Parce qu’ici, on compare des pommes avec des poires! En Suisse, ce sont des blocages d’accès à grande échelle qui sont prévus et doivent permettre, sur le long terme, de bloquer automatiquement l’accès à des milliers de pages. Cela aurait des conséquences graves, Article du 17.05.2018 , mais n’aiderait vraiment pas beaucoup à dissuader les joueurs de s’adonner à leur passion. Au Danemark, les blocages d’accès sont traités au cas par cas par des instances judiciaires. Celles-ci constituent l’ultime recours et elles ne sont sollicitées pas plus d’une dizaine de fois par an. Elles constituent une sorte d’épée de Damoclès, mais si l’on régule de manière intelligente, elles deviennent inutiles.
Le Danemark taxe les jeux d’argent mais sensiblement moins que la Suisse.
C’est exact, mais les différences en Europe sont souvent importantes. En Autriche par exemple, les taxes sont de l’ordre de 40% du chiffre d’affaires, ce n’est pas très éloigné des taux pratiqués en Suisse.

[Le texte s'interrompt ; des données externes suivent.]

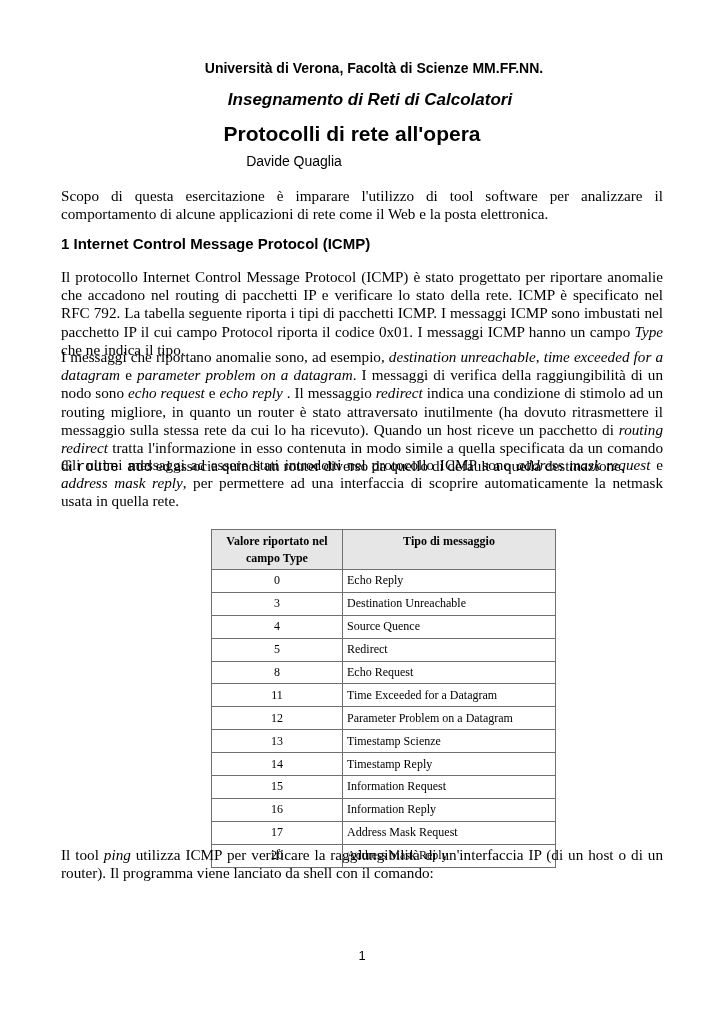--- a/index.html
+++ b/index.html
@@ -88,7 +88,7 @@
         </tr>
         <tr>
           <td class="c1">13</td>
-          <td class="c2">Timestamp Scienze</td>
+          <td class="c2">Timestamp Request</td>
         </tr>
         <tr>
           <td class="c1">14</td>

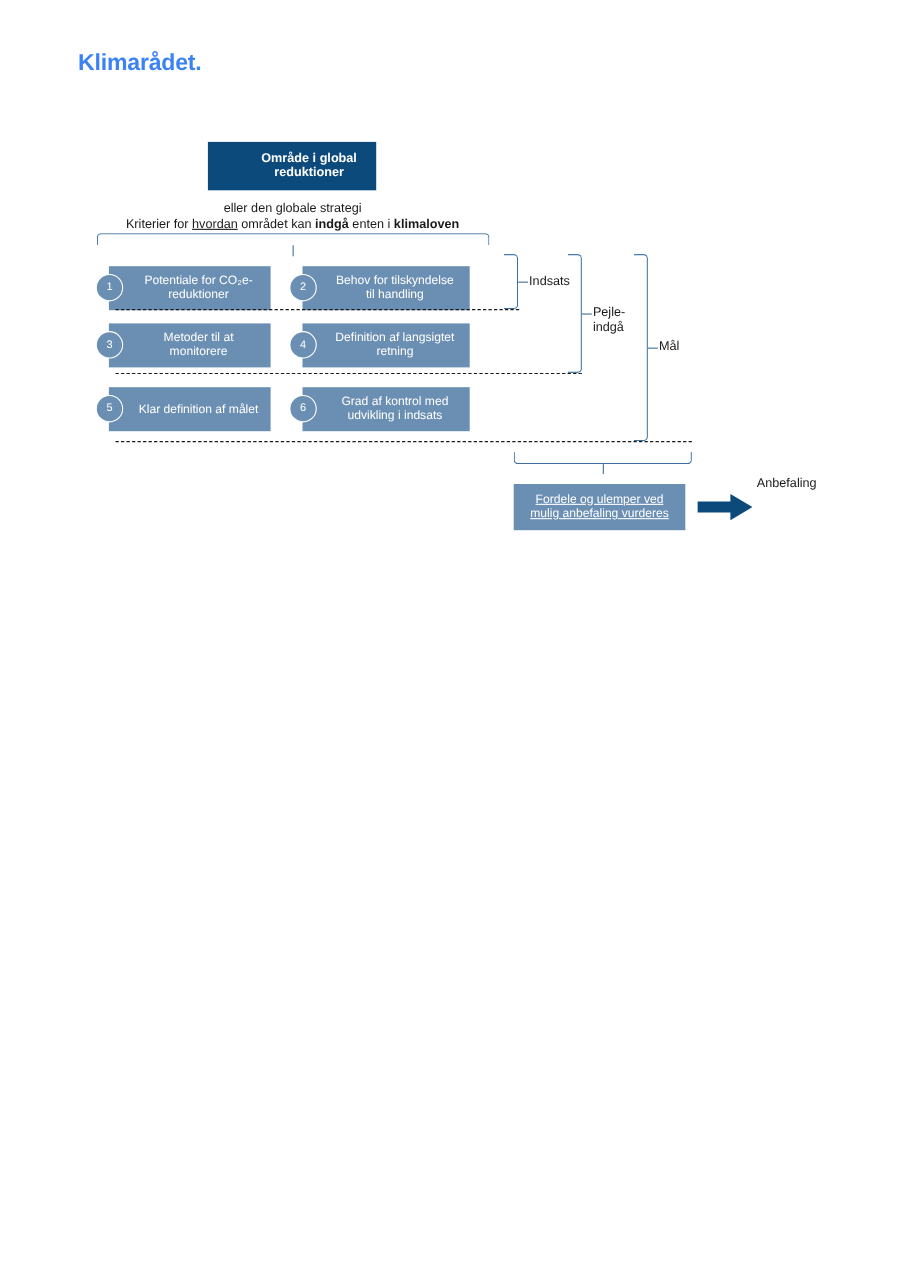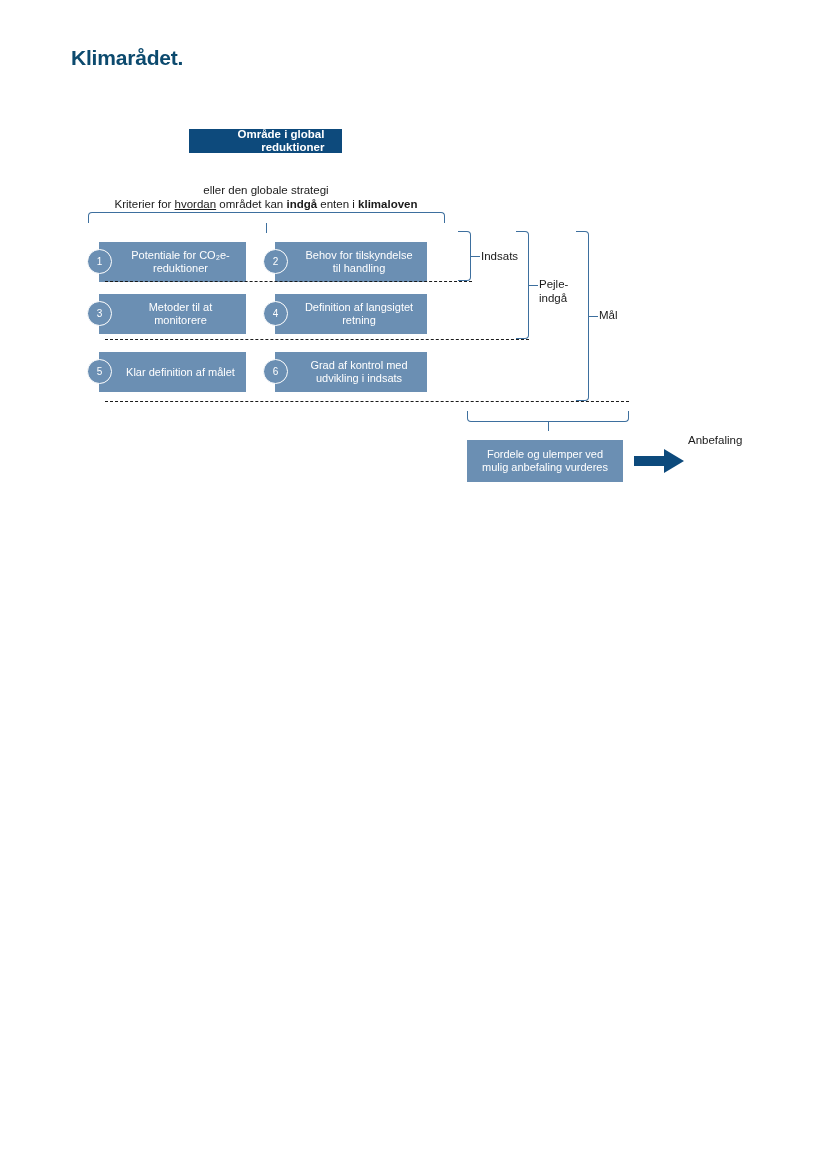--- a/index.html
+++ b/index.html
@@ -23,7 +23,7 @@
     font-size: 21px;
     font-weight: bold;
     letter-spacing: -0.2px;
-    color: #0c4a6e;
+    color: #3b82f6;
     white-space: nowrap;
   }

Et certains prestataires étrangers déclarent que cela ne les dissuaderait absolument pas d’acquérir une licence en Suisse.
Pourquoi Swico, en tant qu’association TIC, s’intéresse-t-elle à des sujets tels que la protection des joueurs et la taxation des jeux d’argent?
Parce que nous considérons qu’il est de notre devoir de proposer des alternatives. Mais le principal problème, pour nous, ce sont les blocages d’accès. Ils n’apportent rien de bon, bien au contraire, et n’atteignent la plupart du temps que les mauvaises personnes. Un exemple: quelqu’un qui veut absolument jouer à l’étranger sur une page bloquée pourra le faire sans problème. Mais la petite boutique en ligne, qui n’a rien à voir avec les jeux d’argent, sera également bloquée, en raison des «effets d’overblocking». Tout simplement parce qu’elle aura bêtement hébergé ses données sur le même serveur que le prestataire de jeux en ligne. Ce qu’on oublie aussi un peu trop facilement, c’est qu’un tel isolement de la Suisse entraînera la perte de nombreux emplois et d’un important savoir-faire en matière de TIC, qui partiront à l’étranger.
Que doit-on craindre si le projet de loi aboutit?
Cela ouvrira inévitablement une brèche. Si nous introduisons des blocages d’accès, cela incitera d’autres secteurs à vouloir protéger ce qu’ils considèrent comme leur «pré carré». De telles revendications se sont déjà fait entendre! Comment voulons-nous faire progresser la numérisation en Suisse, développer des marchés et des modèles commerciaux durables, si nous ne cessons de cloisonner l’Internet?
Il appartient désormais aux électrices et aux électeurs d’ouvrir la voie à l’élaboration d’une loi sur les jeux d’argent 2.0 en disant NON le 10 juin prochain.
La date limite pour voter par correspondance est fixée au mardi 5 juin. Chaque voix compte!